Pattern signal: Array · Dynamic Programming · Greedy
["c"] [0]
["d"] [1]
Source-backed implementations are provided below for direct study and interview prep.
// Accepted solution for LeetCode #2900: Longest Unequal Adjacent Groups Subsequence I
class Solution {
public List<String> getLongestSubsequence(String[] words, int[] groups) {
int n = groups.length;
List<String> ans = new ArrayList<>();
for (int i = 0; i < n; ++i) {
if (i == 0 || groups[i] != groups[i - 1]) {
ans.add(words[i]);
}
}
return ans;
}
}
// Accepted solution for LeetCode #2900: Longest Unequal Adjacent Groups Subsequence I
func getLongestSubsequence(words []string, groups []int) (ans []string) {
for i, x := range groups {
if i == 0 || x != groups[i-1] {
ans = append(ans, words[i])
}
}
return
}
# Accepted solution for LeetCode #2900: Longest Unequal Adjacent Groups Subsequence I
class Solution:
def getLongestSubsequence(self, words: List[str], groups: List[int]) -> List[str]:
return [words[i] for i, x in enumerate(groups) if i == 0 or x != groups[i - 1]]
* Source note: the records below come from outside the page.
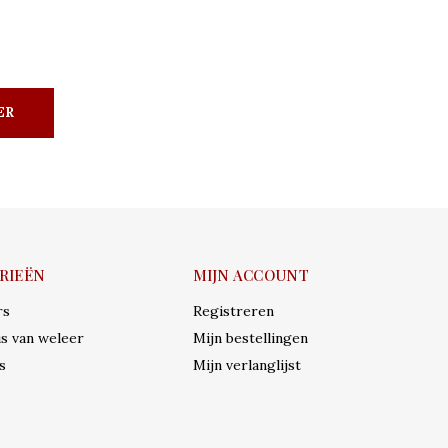
ER
RIEËN
MIJN ACCOUNT
rs
Registreren
s van weleer
Mijn bestellingen
s
Mijn verlanglijst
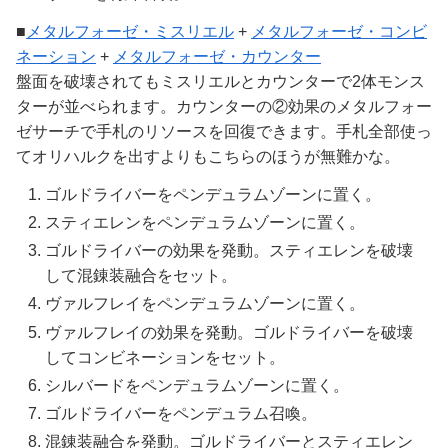
■
メタルフォーゼ・ミスリエル
+
メタルフォーゼ・コンビ
ネーション
+
メタルフォーゼ・カウンター
盤面を破壊されてもミスリエルとカウンターで2体モンス
ターが並べられます。カウンターの②効果のメタルフォー
ゼサーチで手札のリソースを回復できます。手札全部使っ
てオリハルクを出すよりもこちらのほうが無難かな。
ゴルドライバーをペンデュラムゾーンに置く。
スティエレンをペンデュラムゾーンに置く。
ゴルドライバーの効果を発動。スティエレンを破壊
して混錬装融合をセット。
ヴァルフレイをペンデュラムゾーンに置く。
ヴァルフレイの効果を発動。ゴルドライバーを破壊
してコンビネーションをセット。
シルバードをペンデュラムゾーンに置く。
ゴルドライバーをペンデュラム召喚。
混錬装融合を発動。ゴルドライバーとスティエレン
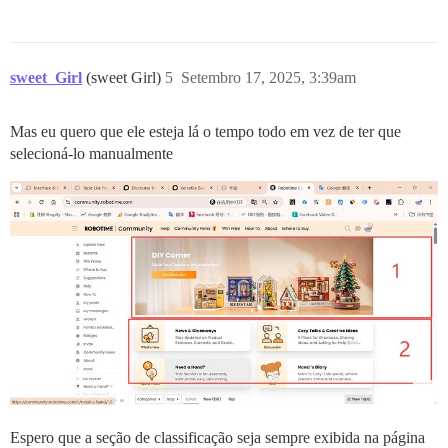
sweet_Girl
(sweet Girl)
5
Setembro 17, 2025, 3:39am
Mas eu quero que ele esteja lá o tempo todo em vez de ter que
selecioná-lo manualmente
Espero que a seção de classificação seja sempre exibida na página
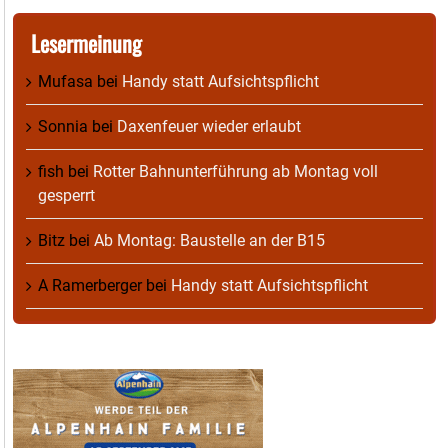
Lesermeinung
Mufasa
bei
Handy statt Aufsichtspflicht
Sonnia
bei
Daxenfeuer wieder erlaubt
fish
bei
Rotter Bahnunterführung ab Montag voll
gesperrt
Bitz
bei
Ab Montag: Baustelle an der B15
A Ramerberger
bei
Handy statt Aufsichtspflicht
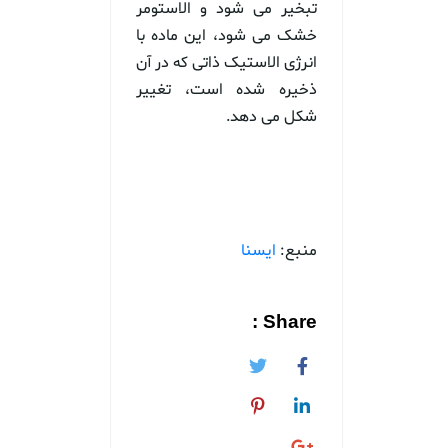
تبخیر می شود و الاستومر
خشک می شود، این ماده با
انرژی الاستیک ذاتی که در آن
ذخیره شده است، تغییر
شکل می دهد.
منبع:
ایسنا
Share :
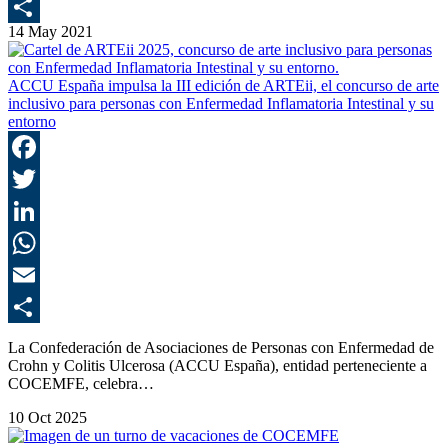
E
14 May 2021
C
ACCU España impulsa la III edición de ARTEii, el concurso de arte
inclusivo para personas con Enfermedad Inflamatoria Intestinal y su
entorno
F
T
L
E
C
La Confederación de Asociaciones de Personas con Enfermedad de
Crohn y Colitis Ulcerosa (ACCU España), entidad perteneciente a
COCEMFE, celebra…
10 Oct 2025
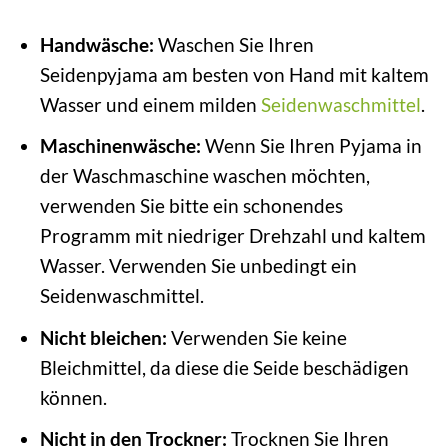
Handwäsche:
Waschen Sie Ihren
Seidenpyjama am besten von Hand mit kaltem
Wasser und einem milden
Seidenwaschmittel
.
Maschinenwäsche:
Wenn Sie Ihren Pyjama in
der Waschmaschine waschen möchten,
verwenden Sie bitte ein schonendes
Programm mit niedriger Drehzahl und kaltem
Wasser. Verwenden Sie unbedingt ein
Seidenwaschmittel.
Nicht bleichen:
Verwenden Sie keine
Bleichmittel, da diese die Seide beschädigen
können.
Nicht in den Trockner:
Trocknen Sie Ihren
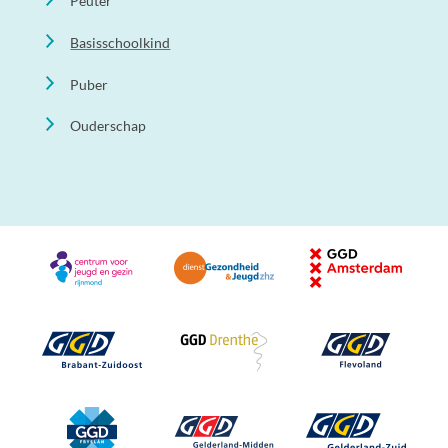
Peuter
Basisschoolkind
Puber
Ouderschap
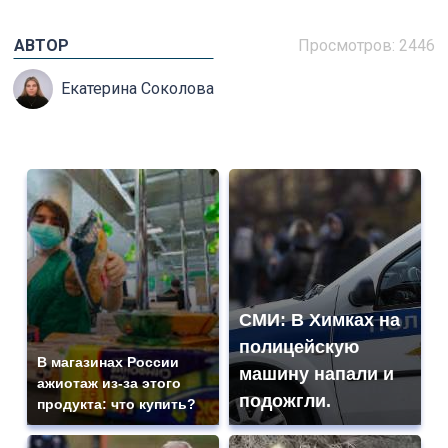
АВТОР
Просмотров: 2446
Екатерина Соколова
СМИ: В Химках на
полицейскую
В магазинах России
машину напали и
ажиотаж из-за этого
подожгли.
продукта: что купить?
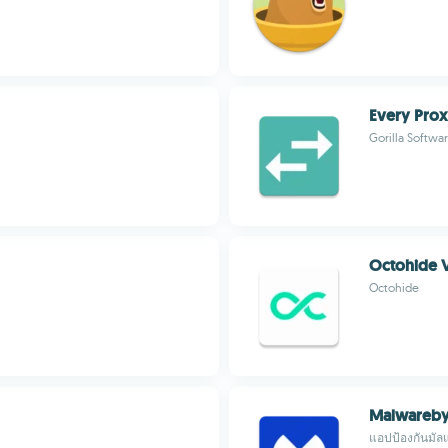
Every Pro
Gorilla Softwar
Octohide 
Octohide
Malwareby
แอปป้องกันมัลแ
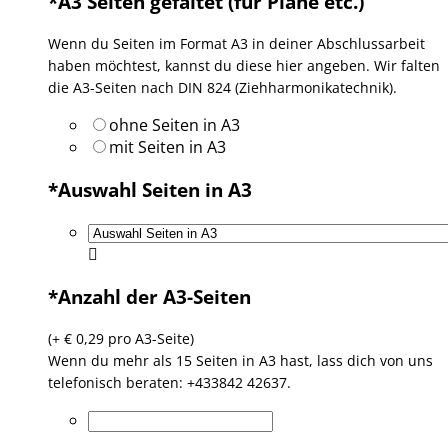
*
A3 Seiten gefaltet (für Pläne etc.)
Wenn du Seiten im Format A3 in deiner Abschlussarbeit
haben möchtest, kannst du diese hier angeben. Wir falten
die A3-Seiten nach DIN 824 (Ziehharmonikatechnik).
ohne Seiten in A3
mit Seiten in A3
*
Auswahl Seiten in A3
*
Anzahl der A3-Seiten
(+ € 0,29 pro A3-Seite)
Wenn du mehr als 15 Seiten in A3 hast, lass dich von uns
telefonisch beraten: +433842 42637.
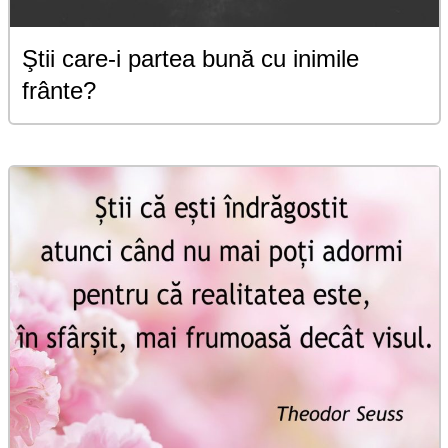
Ştii care-i partea bună cu inimile
frânte?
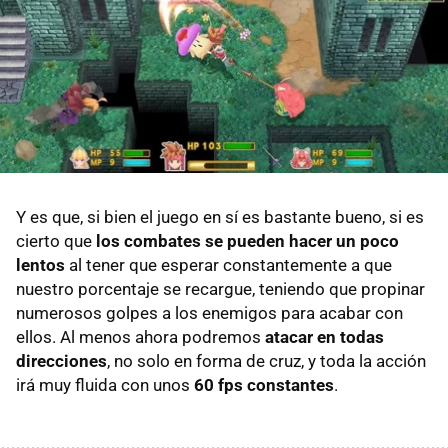
Y es que, si bien el juego en sí es bastante bueno, si es
cierto que
los combates se pueden hacer un poco
lentos
al tener que esperar constantemente a que
nuestro porcentaje se recargue, teniendo que propinar
numerosos golpes a los enemigos para acabar con
ellos. Al menos ahora podremos
atacar en todas
direcciones
, no solo en forma de cruz, y toda la acción
irá muy fluida con unos
60 fps constantes
.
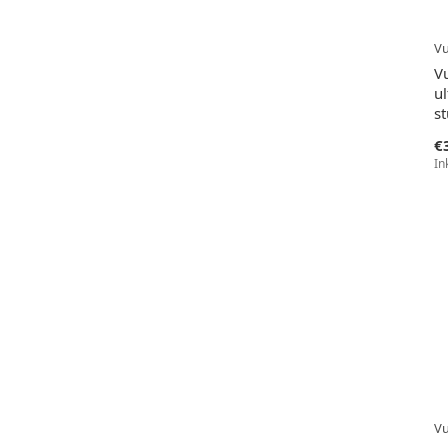
V
V
ul
s
€
In
V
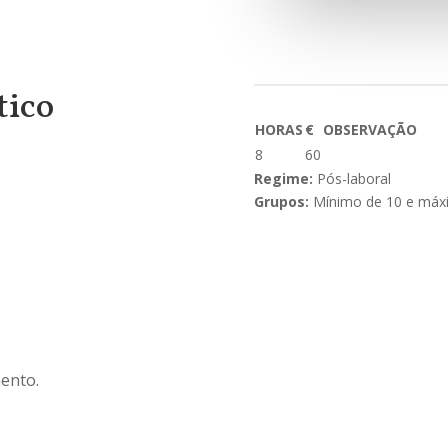
tico
HORAS
€
OBSERVAÇÃO
8
60
Regime:
Pós-laboral
Grupos:
Mínimo de 10 e máx
mento.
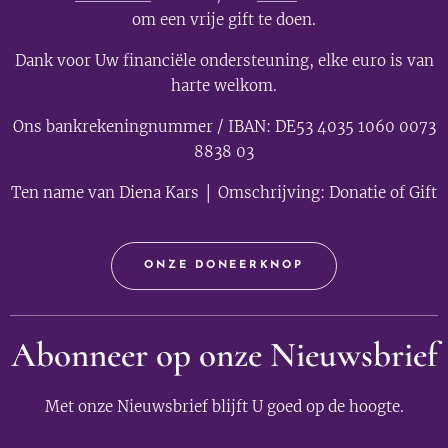
om een vrije gift te doen.
Dank voor Uw financiële ondersteuning, elke euro is van
harte welkom.
Ons bankrekeningnummer / IBAN: DE53 4035 1060 0073
8838 03
Ten name van Diena Kars │ Omschrijving: Donatie of Gift
ONZE DONEERKNOP
Abonneer op onze Nieuwsbrief
Met onze Nieuwsbrief blijft U goed op de hoogte.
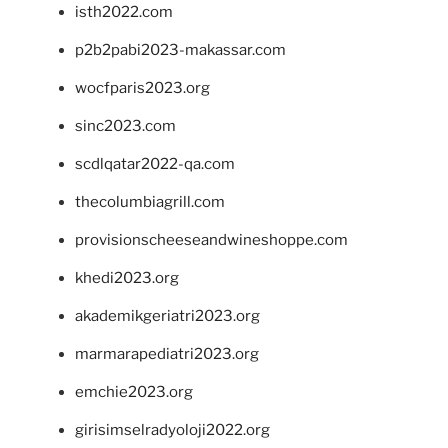
isth2022.com
p2b2pabi2023-makassar.com
wocfparis2023.org
sinc2023.com
scdlqatar2022-qa.com
thecolumbiagrill.com
provisionscheeseandwineshoppe.com
khedi2023.org
akademikgeriatri2023.org
marmarapediatri2023.org
emchie2023.org
girisimselradyoloji2022.org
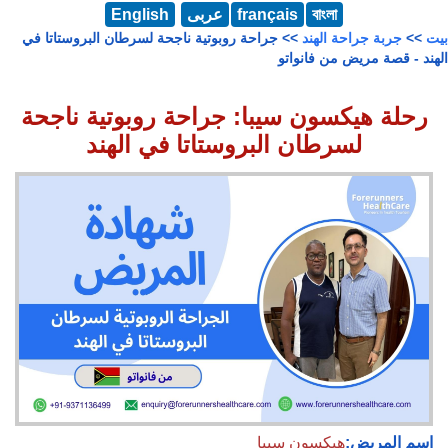
বাংলা
français
عربى
English
بيت
>>
جربة جراحة الهند
>> جراحة روبوتية ناجحة لسرطان البروستاتا في
الهند - قصة مريض من فانواتو
رحلة هيكسون سيبا: جراحة روبوتية ناجحة
لسرطان البروستاتا في الهند
اسم المريض:
هيكسون سيبا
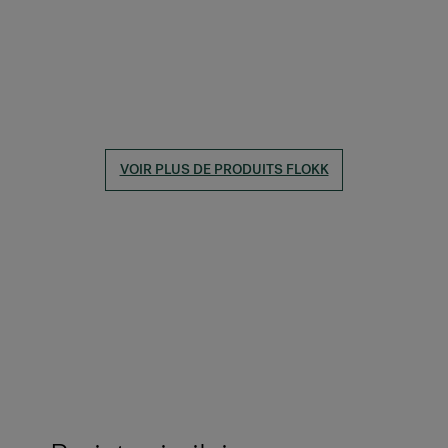
VOIR PLUS DE PRODUITS FLOKK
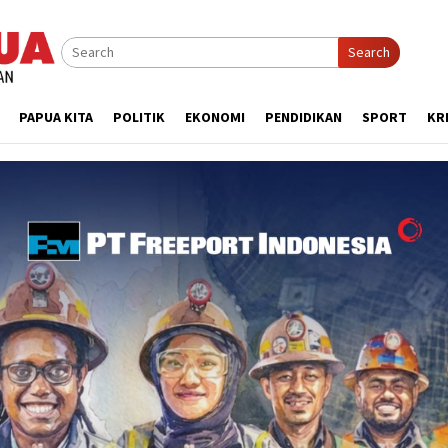
Search
PAPUA KITA
POLITIK
EKONOMI
PENDIDIKAN
SPORT
KR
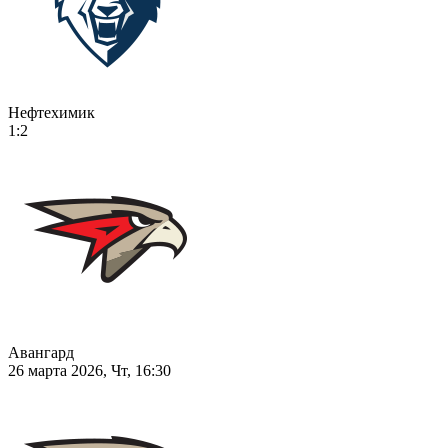
Нефтехимик
1:2
Авангард
26 марта 2026, Чт, 16:30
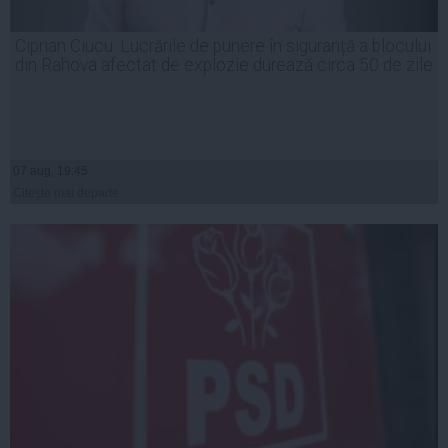
Ciprian Ciucu: Lucrările de punere în siguranță a blocului
din Rahova afectat de explozie durează circa 50 de zile
07 aug, 19:45
Citeşte mai departe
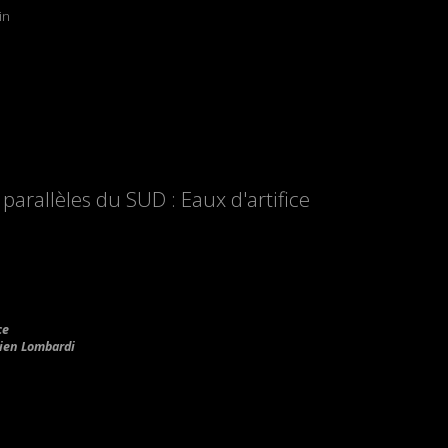
in
arallèles du SUD : Eaux d'artifice
ce
lien Lombardi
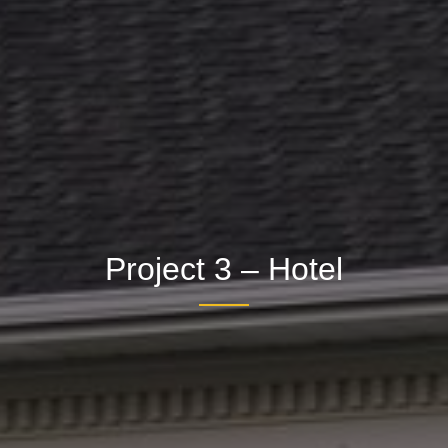
Project 3 – Hotel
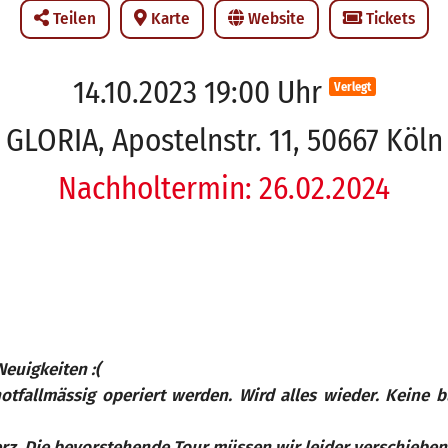
Teilen
Karte
Website
Tickets
14.10.2023 19:00 Uhr
Verlegt
GLORIA, Apostelnstr. 11, 50667 Köln
Nachholtermin: 26.02.2024
Neuigkeiten :(
notfallmässig operiert werden. Wird alles wieder. Keine 
erz. Die bevorstehende Tour müssen wir leider verschieben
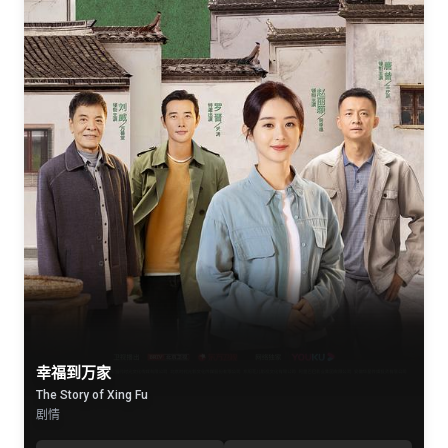
幸福到万家
The Story of Xing Fu
剧情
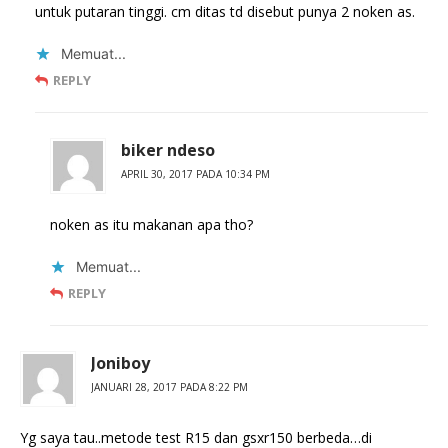
untuk putaran tinggi. cm ditas td disebut punya 2 noken as.
Memuat...
REPLY
biker ndeso
APRIL 30, 2017 PADA 10:34 PM
noken as itu makanan apa tho?
Memuat...
REPLY
Joniboy
JANUARI 28, 2017 PADA 8:22 PM
Yg saya tau..metode test R15 dan gsxr150 berbeda…di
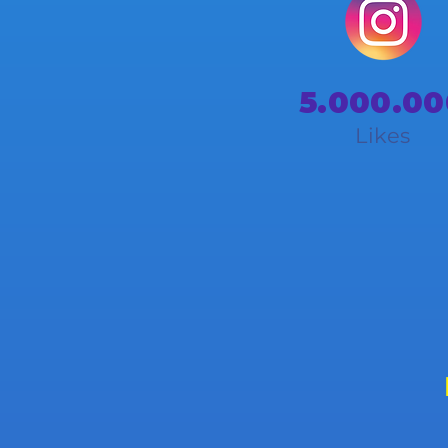
5.000.00
Likes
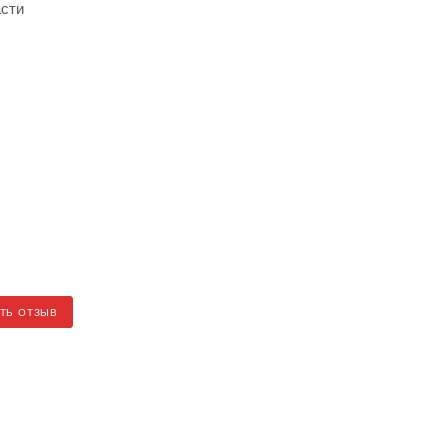
асти
ТЬ ОТЗЫВ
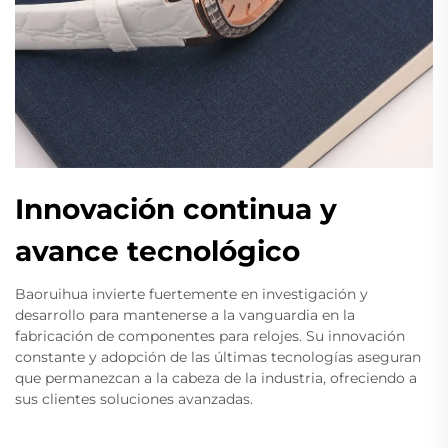
Innovación continua y
avance tecnológico
Baoruihua invierte fuertemente en investigación y
desarrollo para mantenerse a la vanguardia en la
fabricación de componentes para relojes. Su innovación
constante y adopción de las últimas tecnologías aseguran
que permanezcan a la cabeza de la industria, ofreciendo a
sus clientes soluciones avanzadas.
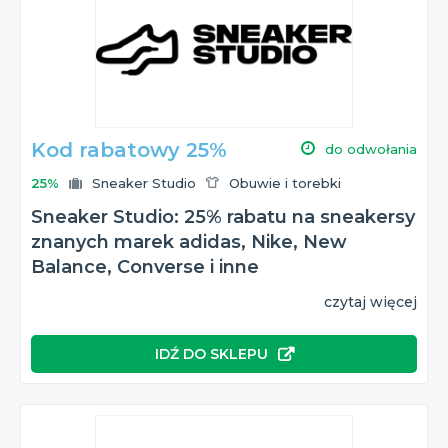
Kod rabatowy 25%
do odwołania
25%
Sneaker Studio
Obuwie i torebki
Sneaker Studio: 25% rabatu na sneakersy
znanych marek adidas, Nike, New
Balance, Converse i inne
czytaj więcej
IDŹ DO SKLEPU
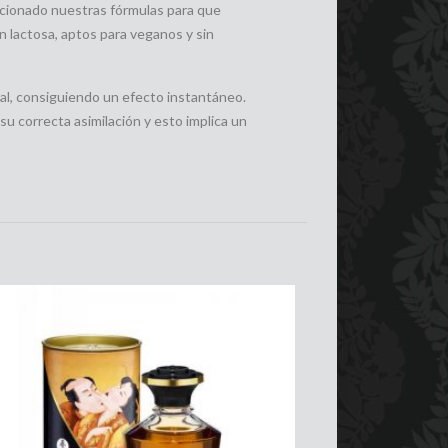
eccionado nuestras fórmulas para que
in lactosa, aptos para veganos y sin
cal, consiguiendo un efecto instantáneo.
su correcta asimilación y esto implica un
// Accepted solution for LeetCode #2900: Longest Unequal Adjacent Groups Subsequence I
impl Solution {
pub fn get_longest_subsequence(words: Vec<String>, groups: Vec<i32>) -> Vec<String> {
let mut ans = Vec::new();
for (i, &g) in groups.iter().enumerate() {
if i == 0 || g != groups[i - 1] {
ans.push(words[i].clone());
}
}
ans
}
}
// Accepted solution for LeetCode #2900: Longest Unequal Adjacent Groups Subsequence I
function getLongestSubsequence(words: string[], groups: number[]): string[] {
const ans: string[] = [];
for (let i = 0; i < groups.length; ++i) {
if (i === 0 || groups[i] !== groups[i - 1]) {
ans.push(words[i]);
}
}
return ans;
}
Use this to step through a reusable interview workflow for this problem.
Pure recursion explores every possible choice at each step. With two choices per state (take or skip), the decision tree has 2ⁿ leaves. The recursion stack uses O(n) space. Many subproblems are recomputed exponentially many times.
Each cell in the DP table is computed exactly once from previously solved subproblems. The table dimensions determine both time and space. Look for the state variables — each unique combination of state values is one cell. Often a rolling array can reduce space by one dimension.
Review these before coding to avoid predictable interview regressions.
Wrong move: Loop endpoints miss first/last candidate.
Usually fails on: Fails on minimal arrays and exact-boundary answers.
Fix: Re-derive loops from inclusive/exclusive ranges before coding.
Wrong move: An incomplete state merges distinct subproblems and caches incorrect answers.
Usually fails on: Correctness breaks on cases that differ only in hidden state.
Fix: Define state so each unique subproblem maps to one DP cell.
Wrong move: Locally optimal choices may fail globally.
Usually fails on: Counterexamples appear on crafted input orderings.
Fix: Verify with exchange argument or monotonic objective before committing.